Asked by ny

A student who did the same experiment that you did determined the specific heat for all of the metals. His values were all 0.10 to 0.20 less than the actual specific heat values. Select all possible sources of this error listed below.

The metals were not heated to 100°C.

The metals were heated beyond 100°C.

The metals cooled before they were added to the water.

The thermometer was not completely submerged in the water while reading.

The calorimeter was not sealed properly, so heat escaped.

Less metal was added to the calorimeter than was massed.

All Answers 1

Answered by GPT-5 mini AI
Possible sources of a systematic underestimation of the metals' specific heats (0.10–0.20 too low):

- The metals were not heated to 100°C.
(If the student assumed the metal was 100°C but it actually was cooler, the used ΔT for the metal is too large and the computed c is too small.)

- The metals cooled before they were added to the water.
(Same effect as above: initial metal temperature is lower than assumed, giving a too-large denominator and a low calculated c.)

- The thermometer was not completely submerged in the water while reading.
(If the thermometer reads a too-low equilibrium temperature, the calculated heat gained by the water is too small and ΔTmetal is artificially large → c too small.)

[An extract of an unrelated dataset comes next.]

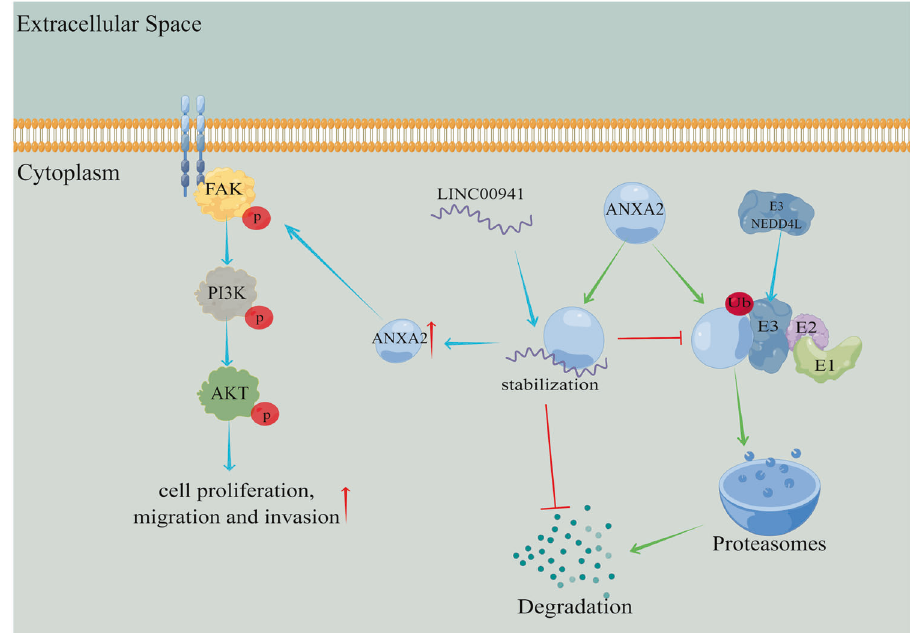
Fig. 8 The schematic diagram of LINC00941 promoting pancreatic cancer progression. LINC00941 acts as a decoy to interact with ANXA2, blocking the key interaction domain between NEDD4L and ANXA2, inhibiting ubiquitin-mediated degradation of ANXA2. Eventually, LINC00941 stabilizes ANXA2 and promotes activation of FAK/AKT signaling, resulting in facilitating pancreatic cancer proliferation, migration, and invasion (the fi gure was drawn by Figdraw,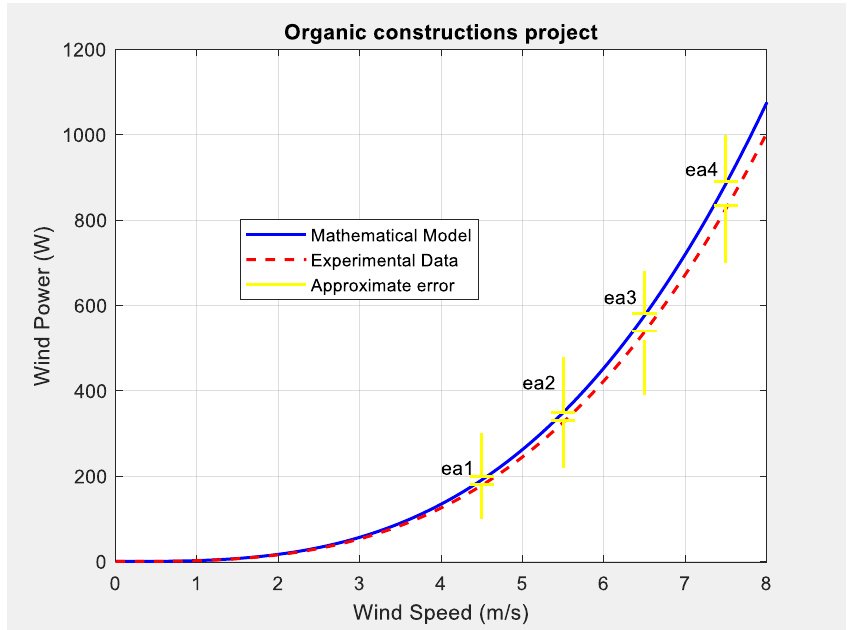
Figure 24. Referential graph for the estimation of errors between the mathematical model and the experimental curve of the wind turbine.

- The calorimeter was not sealed properly, so heat escaped.
(Some heat is lost to the surroundings instead of warming the water, so the measured temperature rise is too small → calculated c too small.)

- Less metal was added to the calorimeter than was massed.
(Using a larger mass in the calculation than was actually present makes the denominator too large, so the computed c is too small.)

Not a likely cause of uniformly lower values:

- The metals were heated beyond 100°C.
(This would generally lead to the opposite sign of error if the student assumed 100°C, or is unlikely if metals were boiled in water; it does not explain a consistent underestimation in the usual boiling-water calorimetry setup.)